US households step up borrowing in sign of greater confidence and willingness to spend

11/25/2014 11:01 EST | Updated 01/25/2015 05:59 EST
WASHINGTON - Americans are slowly but steadily borrowing more money, bringing to an end a five-year effort to cut household debt that has slowed consumer spending and the economy.

Total household debt increased $78 billion in the July-September quarter to $11.7 trillion, the Federal Reserve Bank of New York said Tuesday. The increase was led by rising mortgage and auto loans. That is the fourth increase in household debt in the past five quarters.

Total debt is still below the peak of nearly $12.7 trillion reached in the third quarter of 2008. But it has risen 5 per cent since bottoming out in the second quarter of last year.

The sustained increase is a sign that Americans are more confident and may be ready to spend more, trends that could fuel faster economic growth. Consumer spending has remained sluggish since the Great Recession ended in June 2009, held back by weak wage increases and by American households' focus on repairing their finances.
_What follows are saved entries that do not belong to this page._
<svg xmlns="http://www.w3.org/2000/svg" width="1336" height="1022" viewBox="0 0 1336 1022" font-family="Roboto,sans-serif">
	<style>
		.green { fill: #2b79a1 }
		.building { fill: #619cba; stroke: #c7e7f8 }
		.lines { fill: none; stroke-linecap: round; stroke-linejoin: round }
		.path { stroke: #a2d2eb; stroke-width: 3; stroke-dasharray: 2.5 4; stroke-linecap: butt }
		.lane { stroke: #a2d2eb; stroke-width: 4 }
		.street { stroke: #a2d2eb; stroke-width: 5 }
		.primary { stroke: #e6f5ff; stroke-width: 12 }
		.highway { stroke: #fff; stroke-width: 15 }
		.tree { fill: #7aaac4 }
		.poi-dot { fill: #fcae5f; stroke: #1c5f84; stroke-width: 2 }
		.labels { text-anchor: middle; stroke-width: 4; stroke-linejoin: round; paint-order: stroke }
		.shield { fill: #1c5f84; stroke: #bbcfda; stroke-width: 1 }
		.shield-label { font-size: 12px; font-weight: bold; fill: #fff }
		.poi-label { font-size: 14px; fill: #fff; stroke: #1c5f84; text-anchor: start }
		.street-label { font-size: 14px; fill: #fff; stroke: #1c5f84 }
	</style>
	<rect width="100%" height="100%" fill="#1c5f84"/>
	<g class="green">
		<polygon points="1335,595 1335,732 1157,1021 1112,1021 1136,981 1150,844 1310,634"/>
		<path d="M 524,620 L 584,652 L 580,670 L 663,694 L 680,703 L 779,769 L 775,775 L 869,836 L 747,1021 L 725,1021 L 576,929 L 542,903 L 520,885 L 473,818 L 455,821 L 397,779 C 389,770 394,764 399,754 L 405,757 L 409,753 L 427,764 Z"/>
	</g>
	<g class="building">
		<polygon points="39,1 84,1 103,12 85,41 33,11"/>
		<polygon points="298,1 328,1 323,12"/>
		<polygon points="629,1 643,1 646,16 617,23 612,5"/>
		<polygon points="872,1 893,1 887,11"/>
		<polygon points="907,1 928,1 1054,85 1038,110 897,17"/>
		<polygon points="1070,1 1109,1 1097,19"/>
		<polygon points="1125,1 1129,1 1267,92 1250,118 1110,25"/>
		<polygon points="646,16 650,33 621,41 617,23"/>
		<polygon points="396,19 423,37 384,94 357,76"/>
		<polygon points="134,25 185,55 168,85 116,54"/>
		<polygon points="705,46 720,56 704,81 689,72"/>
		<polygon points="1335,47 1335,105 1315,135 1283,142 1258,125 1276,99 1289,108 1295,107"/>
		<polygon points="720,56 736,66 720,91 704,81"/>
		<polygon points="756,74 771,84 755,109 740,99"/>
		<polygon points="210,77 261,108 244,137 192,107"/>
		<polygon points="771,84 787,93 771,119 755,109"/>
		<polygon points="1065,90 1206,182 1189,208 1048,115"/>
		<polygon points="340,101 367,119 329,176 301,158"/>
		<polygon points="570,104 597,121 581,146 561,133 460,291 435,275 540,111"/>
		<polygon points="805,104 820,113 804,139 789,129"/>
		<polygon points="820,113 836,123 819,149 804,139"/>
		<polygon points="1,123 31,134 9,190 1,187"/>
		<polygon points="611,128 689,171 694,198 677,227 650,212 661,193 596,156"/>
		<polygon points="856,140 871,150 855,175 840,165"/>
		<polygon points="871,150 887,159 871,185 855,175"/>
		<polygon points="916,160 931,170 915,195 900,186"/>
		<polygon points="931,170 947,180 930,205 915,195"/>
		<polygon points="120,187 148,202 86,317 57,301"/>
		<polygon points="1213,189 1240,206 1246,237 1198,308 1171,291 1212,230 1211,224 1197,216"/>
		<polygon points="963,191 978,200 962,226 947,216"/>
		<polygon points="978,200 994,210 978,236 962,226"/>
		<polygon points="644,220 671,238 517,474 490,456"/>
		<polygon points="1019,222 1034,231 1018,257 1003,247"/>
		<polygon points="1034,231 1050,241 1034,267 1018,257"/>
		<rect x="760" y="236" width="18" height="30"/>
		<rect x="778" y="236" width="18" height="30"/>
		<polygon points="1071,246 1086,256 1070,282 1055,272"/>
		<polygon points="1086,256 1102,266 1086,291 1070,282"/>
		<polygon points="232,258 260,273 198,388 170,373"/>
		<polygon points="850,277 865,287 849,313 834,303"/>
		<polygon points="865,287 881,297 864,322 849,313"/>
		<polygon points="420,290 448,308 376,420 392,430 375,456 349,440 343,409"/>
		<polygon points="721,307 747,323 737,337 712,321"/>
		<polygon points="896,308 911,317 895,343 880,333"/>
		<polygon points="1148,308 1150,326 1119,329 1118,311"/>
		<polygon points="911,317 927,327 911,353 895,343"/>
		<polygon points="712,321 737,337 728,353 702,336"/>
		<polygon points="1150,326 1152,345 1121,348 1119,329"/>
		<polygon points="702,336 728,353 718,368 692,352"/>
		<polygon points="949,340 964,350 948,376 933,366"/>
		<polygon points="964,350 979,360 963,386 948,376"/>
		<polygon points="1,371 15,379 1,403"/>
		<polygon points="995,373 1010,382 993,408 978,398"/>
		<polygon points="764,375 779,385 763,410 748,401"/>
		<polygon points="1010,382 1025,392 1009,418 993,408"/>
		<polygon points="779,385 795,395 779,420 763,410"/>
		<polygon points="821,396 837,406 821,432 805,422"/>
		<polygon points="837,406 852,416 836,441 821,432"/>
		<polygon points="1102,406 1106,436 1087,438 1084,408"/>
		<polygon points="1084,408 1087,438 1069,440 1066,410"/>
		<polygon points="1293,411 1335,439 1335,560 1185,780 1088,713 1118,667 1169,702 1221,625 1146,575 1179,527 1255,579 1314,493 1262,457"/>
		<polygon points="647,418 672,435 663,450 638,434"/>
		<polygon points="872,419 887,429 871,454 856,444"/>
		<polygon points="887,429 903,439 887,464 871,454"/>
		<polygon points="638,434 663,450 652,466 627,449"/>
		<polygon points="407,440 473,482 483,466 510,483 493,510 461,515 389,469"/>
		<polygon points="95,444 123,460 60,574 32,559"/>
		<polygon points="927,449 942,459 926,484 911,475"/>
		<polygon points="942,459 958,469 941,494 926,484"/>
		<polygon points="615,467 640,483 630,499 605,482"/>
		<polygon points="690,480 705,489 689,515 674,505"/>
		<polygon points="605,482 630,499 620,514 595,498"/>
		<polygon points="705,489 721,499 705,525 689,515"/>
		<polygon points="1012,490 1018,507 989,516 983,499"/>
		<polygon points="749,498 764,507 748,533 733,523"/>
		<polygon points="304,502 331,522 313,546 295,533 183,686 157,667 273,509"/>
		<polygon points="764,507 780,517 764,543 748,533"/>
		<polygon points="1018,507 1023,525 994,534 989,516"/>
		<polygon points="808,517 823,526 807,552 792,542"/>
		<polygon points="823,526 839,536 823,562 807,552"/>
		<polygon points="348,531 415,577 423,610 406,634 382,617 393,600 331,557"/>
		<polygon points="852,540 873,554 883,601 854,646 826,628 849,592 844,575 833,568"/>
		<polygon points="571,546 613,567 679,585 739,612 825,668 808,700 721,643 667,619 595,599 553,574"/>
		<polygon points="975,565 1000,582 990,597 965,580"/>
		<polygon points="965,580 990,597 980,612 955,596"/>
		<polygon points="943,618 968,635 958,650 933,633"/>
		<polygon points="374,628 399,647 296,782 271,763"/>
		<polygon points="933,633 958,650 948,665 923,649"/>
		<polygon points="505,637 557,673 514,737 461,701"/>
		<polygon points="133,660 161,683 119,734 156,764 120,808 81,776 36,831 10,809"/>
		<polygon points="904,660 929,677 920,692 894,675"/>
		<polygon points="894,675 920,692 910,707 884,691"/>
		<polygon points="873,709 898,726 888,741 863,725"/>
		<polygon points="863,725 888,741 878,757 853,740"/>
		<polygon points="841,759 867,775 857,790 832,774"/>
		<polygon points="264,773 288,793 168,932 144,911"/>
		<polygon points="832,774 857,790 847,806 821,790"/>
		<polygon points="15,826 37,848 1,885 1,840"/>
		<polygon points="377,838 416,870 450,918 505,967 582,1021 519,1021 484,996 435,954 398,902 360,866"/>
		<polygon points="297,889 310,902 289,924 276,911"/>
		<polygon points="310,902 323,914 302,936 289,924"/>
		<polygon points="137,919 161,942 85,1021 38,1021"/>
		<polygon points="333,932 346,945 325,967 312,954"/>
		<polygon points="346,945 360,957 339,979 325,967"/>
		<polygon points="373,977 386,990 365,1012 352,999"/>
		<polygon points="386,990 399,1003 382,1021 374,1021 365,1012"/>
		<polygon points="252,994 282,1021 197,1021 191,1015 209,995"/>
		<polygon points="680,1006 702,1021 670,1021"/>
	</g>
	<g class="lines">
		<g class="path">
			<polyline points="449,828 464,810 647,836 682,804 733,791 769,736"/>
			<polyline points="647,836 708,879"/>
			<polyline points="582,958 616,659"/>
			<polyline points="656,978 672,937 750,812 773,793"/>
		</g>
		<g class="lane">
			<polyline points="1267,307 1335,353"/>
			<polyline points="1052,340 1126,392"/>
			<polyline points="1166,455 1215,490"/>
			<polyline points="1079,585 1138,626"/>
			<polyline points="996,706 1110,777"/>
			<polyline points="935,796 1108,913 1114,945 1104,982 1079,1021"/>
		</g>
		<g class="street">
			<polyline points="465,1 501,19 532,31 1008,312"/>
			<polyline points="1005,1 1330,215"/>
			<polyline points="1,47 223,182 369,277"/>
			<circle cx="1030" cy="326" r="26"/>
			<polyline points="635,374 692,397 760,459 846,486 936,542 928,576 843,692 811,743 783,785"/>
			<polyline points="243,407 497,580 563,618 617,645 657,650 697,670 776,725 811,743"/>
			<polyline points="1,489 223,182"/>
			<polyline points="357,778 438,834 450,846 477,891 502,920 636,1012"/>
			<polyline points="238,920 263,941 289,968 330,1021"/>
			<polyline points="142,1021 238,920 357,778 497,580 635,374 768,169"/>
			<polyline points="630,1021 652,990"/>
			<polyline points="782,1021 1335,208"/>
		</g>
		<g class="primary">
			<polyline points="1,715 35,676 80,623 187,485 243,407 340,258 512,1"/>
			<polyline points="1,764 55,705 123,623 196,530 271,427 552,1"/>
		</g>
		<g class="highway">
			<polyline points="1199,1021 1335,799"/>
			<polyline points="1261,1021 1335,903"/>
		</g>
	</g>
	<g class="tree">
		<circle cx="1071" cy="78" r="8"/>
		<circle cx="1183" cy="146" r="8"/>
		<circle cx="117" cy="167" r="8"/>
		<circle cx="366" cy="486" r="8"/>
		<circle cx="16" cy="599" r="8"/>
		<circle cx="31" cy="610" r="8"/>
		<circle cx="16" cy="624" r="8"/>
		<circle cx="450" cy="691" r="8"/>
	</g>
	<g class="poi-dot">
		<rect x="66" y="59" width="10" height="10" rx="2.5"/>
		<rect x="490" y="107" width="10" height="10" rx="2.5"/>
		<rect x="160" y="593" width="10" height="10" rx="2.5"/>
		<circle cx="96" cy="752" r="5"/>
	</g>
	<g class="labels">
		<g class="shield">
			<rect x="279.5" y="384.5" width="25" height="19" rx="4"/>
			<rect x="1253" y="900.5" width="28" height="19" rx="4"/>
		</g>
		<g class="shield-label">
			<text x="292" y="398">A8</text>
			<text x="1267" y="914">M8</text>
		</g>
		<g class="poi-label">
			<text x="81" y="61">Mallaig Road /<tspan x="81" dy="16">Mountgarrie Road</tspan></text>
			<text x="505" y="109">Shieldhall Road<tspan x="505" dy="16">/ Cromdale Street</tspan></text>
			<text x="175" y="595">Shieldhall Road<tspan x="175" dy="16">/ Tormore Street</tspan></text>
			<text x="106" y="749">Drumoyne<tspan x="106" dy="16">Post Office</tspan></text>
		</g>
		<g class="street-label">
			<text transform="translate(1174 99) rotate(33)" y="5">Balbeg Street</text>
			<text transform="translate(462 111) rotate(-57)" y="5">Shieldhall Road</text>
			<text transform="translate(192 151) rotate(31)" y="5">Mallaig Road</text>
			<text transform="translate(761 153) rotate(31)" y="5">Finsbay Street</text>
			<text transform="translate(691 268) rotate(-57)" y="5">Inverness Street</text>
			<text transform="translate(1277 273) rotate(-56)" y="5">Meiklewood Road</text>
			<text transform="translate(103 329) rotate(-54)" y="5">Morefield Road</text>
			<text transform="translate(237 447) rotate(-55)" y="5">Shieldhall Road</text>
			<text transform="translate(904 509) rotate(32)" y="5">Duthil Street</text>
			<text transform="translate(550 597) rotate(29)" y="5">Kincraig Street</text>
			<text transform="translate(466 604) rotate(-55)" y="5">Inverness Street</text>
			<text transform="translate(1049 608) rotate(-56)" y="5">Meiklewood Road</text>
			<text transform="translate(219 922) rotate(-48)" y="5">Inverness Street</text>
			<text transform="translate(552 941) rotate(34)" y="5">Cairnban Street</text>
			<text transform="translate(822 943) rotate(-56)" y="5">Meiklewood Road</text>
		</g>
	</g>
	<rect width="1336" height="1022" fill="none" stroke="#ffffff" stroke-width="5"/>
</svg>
A measure of consumer confidence fell in November, the Conference Board said Tuesday, but only after reaching a seven-year high in October. Even with the decline, the Conference Board's consumer confidence index was 23 per cent higher this month than 12 months earlier.
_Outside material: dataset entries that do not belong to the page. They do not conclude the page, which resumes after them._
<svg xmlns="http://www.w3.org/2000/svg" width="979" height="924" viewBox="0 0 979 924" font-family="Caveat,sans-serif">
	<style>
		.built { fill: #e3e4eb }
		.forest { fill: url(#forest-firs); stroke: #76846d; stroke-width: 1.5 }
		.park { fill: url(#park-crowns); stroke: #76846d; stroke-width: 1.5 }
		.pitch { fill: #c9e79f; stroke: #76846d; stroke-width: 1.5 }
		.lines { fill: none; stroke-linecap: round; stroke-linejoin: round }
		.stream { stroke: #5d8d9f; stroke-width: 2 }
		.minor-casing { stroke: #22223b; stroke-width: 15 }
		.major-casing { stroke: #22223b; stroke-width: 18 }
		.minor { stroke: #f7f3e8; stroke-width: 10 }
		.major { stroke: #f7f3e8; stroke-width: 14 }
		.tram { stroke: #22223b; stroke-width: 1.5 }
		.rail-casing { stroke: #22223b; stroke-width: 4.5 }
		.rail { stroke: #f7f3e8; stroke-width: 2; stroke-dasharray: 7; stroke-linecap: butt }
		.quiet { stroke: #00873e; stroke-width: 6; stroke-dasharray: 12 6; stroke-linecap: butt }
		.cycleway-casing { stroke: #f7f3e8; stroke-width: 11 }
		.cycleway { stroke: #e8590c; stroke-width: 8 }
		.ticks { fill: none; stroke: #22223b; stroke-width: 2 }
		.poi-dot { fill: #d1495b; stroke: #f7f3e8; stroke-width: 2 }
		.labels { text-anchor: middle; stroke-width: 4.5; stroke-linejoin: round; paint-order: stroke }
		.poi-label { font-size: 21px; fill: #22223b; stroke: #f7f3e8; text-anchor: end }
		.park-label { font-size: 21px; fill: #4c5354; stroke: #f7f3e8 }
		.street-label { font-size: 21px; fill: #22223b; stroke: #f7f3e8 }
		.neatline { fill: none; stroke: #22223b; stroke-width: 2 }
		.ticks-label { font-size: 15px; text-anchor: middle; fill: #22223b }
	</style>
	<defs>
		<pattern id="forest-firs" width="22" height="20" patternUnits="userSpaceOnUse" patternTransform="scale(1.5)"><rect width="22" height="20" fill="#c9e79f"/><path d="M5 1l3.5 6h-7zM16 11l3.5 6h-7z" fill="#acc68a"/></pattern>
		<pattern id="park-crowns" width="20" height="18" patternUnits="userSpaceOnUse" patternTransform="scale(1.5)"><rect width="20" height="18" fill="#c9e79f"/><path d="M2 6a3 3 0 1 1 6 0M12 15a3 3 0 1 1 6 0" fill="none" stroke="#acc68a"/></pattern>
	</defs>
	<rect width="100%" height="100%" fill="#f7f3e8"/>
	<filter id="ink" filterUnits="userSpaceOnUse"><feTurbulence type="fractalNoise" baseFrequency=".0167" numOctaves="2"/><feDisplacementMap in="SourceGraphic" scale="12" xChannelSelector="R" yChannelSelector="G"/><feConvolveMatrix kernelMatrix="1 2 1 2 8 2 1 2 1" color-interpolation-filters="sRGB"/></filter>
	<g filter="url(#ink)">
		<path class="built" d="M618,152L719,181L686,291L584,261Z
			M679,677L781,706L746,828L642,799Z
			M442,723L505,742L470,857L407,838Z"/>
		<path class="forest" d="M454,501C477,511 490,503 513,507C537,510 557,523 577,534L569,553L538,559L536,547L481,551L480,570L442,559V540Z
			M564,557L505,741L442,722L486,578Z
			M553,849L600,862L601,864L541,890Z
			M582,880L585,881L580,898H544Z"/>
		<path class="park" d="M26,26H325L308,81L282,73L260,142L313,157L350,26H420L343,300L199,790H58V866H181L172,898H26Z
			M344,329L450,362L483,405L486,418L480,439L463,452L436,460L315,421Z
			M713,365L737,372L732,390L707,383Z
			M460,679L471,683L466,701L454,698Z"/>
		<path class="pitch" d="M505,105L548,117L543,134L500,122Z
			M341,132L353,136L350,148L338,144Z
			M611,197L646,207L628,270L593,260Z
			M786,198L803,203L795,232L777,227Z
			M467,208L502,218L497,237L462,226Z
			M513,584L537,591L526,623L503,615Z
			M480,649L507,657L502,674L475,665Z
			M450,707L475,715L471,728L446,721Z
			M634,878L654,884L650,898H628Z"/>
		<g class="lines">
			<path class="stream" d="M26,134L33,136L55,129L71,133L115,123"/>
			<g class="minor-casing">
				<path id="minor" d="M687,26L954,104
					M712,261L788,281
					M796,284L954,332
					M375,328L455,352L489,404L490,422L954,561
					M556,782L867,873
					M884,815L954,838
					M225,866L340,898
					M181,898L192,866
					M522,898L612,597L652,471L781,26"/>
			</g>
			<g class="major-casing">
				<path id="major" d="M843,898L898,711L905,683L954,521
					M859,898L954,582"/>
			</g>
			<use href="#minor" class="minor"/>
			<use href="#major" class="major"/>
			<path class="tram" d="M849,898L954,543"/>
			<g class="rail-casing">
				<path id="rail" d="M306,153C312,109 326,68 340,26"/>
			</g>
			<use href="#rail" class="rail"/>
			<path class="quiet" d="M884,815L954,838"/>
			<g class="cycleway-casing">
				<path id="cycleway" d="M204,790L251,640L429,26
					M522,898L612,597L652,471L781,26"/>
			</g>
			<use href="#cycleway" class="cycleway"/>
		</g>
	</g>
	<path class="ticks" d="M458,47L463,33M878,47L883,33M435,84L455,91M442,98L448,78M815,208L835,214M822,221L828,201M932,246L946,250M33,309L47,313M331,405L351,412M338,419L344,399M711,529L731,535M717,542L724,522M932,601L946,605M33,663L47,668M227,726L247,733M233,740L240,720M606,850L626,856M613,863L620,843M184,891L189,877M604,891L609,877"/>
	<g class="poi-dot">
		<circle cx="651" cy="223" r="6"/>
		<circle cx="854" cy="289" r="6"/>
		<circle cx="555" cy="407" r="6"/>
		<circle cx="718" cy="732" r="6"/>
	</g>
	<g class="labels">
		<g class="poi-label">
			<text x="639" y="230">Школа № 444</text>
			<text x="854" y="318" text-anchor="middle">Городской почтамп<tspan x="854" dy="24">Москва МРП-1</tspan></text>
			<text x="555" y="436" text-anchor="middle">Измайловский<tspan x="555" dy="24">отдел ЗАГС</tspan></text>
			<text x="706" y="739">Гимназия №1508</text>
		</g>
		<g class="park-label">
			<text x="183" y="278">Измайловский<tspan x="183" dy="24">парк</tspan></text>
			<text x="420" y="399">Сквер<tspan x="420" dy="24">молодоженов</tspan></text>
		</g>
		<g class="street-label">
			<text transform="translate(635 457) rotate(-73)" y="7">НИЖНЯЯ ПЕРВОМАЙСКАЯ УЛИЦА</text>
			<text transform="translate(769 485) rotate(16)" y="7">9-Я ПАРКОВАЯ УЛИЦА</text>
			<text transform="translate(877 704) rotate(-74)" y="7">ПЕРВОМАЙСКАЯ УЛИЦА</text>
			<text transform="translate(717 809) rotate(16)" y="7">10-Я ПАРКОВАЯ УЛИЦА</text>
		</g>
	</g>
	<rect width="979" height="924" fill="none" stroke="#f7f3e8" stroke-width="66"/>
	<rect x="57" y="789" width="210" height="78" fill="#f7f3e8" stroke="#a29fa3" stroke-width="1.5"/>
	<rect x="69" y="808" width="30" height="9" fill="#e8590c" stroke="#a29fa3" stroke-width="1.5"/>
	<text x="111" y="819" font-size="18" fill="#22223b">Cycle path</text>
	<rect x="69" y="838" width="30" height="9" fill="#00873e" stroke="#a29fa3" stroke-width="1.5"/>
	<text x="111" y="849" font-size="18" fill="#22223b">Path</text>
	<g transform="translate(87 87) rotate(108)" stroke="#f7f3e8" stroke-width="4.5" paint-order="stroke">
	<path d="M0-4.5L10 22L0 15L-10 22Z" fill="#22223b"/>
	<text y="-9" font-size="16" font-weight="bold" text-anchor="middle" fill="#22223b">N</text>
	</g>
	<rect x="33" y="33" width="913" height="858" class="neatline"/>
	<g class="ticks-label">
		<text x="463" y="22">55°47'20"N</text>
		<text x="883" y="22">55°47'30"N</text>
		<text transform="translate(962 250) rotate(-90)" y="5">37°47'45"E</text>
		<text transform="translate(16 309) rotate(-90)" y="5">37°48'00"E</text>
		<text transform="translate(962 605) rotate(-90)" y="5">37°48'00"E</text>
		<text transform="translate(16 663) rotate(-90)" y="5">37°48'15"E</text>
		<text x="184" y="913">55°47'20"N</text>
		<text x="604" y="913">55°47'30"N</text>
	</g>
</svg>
As the recession intensified in 2008, consumers started paying off bloated debt levels, particularly credit card and mortgage debt, in a process economists refer to as "deleveraging." Household debt fell nearly every quarter for almost five years. Some of the decline occurred because consumers defaulted on debt, though the New York Fed said less borrowing and paying off debts played a greater role.

Mortgage borrowing dropped 16 per cent, from nearly $9.3 trillion in the third quarter of 2008 to $7.8 trillion in the second quarter of 2013. And credit card debt plummeted 23 per cent from $858 billion to $659 billion in the first quarter of this year.

But those trends have largely turned around. Mortgage debt has rebounded to $8.1 trillion and credit card debt has increased for two quarters to $680 billion. Auto loans, meanwhile, have jumped to a new peak of $934 billion.

"It appears that the deleveraging period has come to an end and households are borrowing more," said Wilbert van der Klaauw, an economist at the New York Fed.

New auto loans totalled $105 billion in the July-September quarter, the most in nearly 10 years. Student loans have risen sharply during the recovery and reached a record high of $1.13 trillion.

More borrowing has spurred concerns that consumers may overextend themselves again. So far, however, there are few signs that Americans are unable to keep up.

The number of new foreclosures fell in the third quarter to the lowest level since 1999. And the percentage of all loans that are 90 days or more overdue slipped to 4.3 per cent from 4.5 per cent in the second quarter.

The sharp rise in auto loans has raised fears among many federal banking regulators because much of the increase has been fueled by lending to risky borrowers. But the percentage of auto loans that were 90 days or more overdue fell to 3.1 per cent from 3.3 per cent.

Still, there are some signs of potential trouble. The percentage of delinquent student loans rose to 11.1 per cent from 10.9 per cent in the second quarter. And that likely understates the level of delinquency, the New York Fed said, because it doesn't include many student loans aren't yet being repaid, in some cases because students haven't graduated yet.